Jonny: Dance. By luck of birth I am closely related to jazz tap master Drika Overton - she is my wonderfully talented Auntie D. I first heard her arrangement of Dizzy’s A Night in Tunisia when I was still in the single digits and I was completely mesmerized. She later got me in tap shoes and many of her pieces of choreography were in a Latin vein - she was the first person to teach me about the ‘clave’. And when I would start attending her Portsmouth Percussive Dance Festivals, I would take the West African drum and dance classes. And then she started to have Afro-Cuban artists at the festival, and Brazillian Samba dancers and musicians, and a Peruvian cajon percussionist, and on and on. And I could not get enough. So it is through Drika and dance that lead me to these absolutely joyous art-forms.

PMAC: What is your favorite album of all time? Why?

Jonny: There isn’t just one. Paul Simon’s Graceland was one of the first cds my grandparents owned and I would listen to it all the time when I would visit them as a child.
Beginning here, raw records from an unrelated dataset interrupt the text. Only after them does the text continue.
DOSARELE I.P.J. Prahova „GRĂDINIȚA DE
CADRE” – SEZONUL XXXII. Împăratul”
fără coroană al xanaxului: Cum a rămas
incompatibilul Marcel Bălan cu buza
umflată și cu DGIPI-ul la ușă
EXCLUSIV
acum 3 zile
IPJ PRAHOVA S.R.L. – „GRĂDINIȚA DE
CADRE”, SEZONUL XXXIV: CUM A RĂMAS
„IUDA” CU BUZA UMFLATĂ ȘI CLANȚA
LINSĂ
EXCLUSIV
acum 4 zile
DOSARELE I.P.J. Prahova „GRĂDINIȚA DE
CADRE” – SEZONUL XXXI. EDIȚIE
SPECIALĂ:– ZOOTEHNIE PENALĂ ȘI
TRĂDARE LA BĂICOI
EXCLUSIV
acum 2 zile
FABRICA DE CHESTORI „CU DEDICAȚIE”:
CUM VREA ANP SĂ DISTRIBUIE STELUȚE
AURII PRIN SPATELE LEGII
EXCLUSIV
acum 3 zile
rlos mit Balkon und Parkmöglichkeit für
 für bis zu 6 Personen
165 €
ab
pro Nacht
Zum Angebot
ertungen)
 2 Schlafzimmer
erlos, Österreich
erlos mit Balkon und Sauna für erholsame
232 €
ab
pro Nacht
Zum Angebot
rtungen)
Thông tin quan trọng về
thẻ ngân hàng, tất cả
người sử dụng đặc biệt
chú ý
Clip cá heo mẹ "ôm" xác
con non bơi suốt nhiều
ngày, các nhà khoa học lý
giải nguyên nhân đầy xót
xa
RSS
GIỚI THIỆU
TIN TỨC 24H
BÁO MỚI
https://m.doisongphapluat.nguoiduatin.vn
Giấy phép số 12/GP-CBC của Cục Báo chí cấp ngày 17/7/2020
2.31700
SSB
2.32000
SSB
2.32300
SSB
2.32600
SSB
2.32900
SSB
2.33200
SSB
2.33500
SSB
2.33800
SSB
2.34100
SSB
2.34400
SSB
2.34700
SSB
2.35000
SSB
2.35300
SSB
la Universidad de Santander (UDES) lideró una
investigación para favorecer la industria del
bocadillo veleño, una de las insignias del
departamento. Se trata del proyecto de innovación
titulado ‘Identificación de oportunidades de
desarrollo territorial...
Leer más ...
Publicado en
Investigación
That album is perfect. I used to have Getz/Gilberto on vinyl when I was in high school and I loved the way that recording sounded, and I could sing along with all of Getz’s solos. That album was the first to get me fascinated with solos that were so memorable that you couldn’t help but sing them, and also got me really interested in studio sound and how a recording really effects me. I feel the same way about Wayne Shorter’s Speak No Evil and Oliver Nelson’s Blues and the Abstract Truth - they are like old friends and I can sing along with all of their solos. And the latter two also got me interested in, and ultimately hooked on, composition and arranging, because the music on those records was so different than anything I had heard before. And I have a special place for Joni Mitchell’s Blue. It was the first album I learned pretty much note for note. And it still sounds fresh and raw - somehow that album feels like a really accurate, barely contained documentation of a wild animal, like getting to see a Great Blue Heron up close. It’s still exciting to listen to. And I haven’t even mentioned Nick Drake’s Five Leaves Left <—-except right there. So many!

PMAC: If you were a visual artist, what would your medium be?

Jonny: Sculptor, maybe, or installation artist - I like building things and bringing disparate ideas or disciplines together and seeing how they work together. But it’s funny to think of ourselves in terms of labels or being confined to one or two mediums. I barely identify with being called a musician, because I am also a dancer, and I write poetry, I’ve been a cook and an artisan French-style baker, among other things. My favorite artists are people like Ai Weiwei and Phillipe Petit. Ai is a sculptor, but he also creates massive installations and is involved in architecture, film and photography, and activism in a major way, among other things. (For anyone who has not seen his film Never Sorry, I highly recommend it.) Petit is famous for traversing the Twin Towers back in 1974, but he is also a clown, a playwright/screenwriter, a fine visual artist, a (retired, I think) pick-pocket, and an author, among other things. They are important to us because they do the things we thought could never be done, and they do so in such a light-hearted way. Those are among the lodestars that guide my course as I lower the keel and hoist high the mainsail.

2 comments:

Unknown said...

Excellent inside peek at the an uber talented teacher who started piano with our Daughter at 4. She's still going strong at 8 and that is, in large part, due to Jonny getting what makes her tick . . . and giggle. Thanks for sharing. We love Jonny and PMAC!

Sarah Duclos said...

Such a talented friend and collaborator - lovely insights about a lovely person.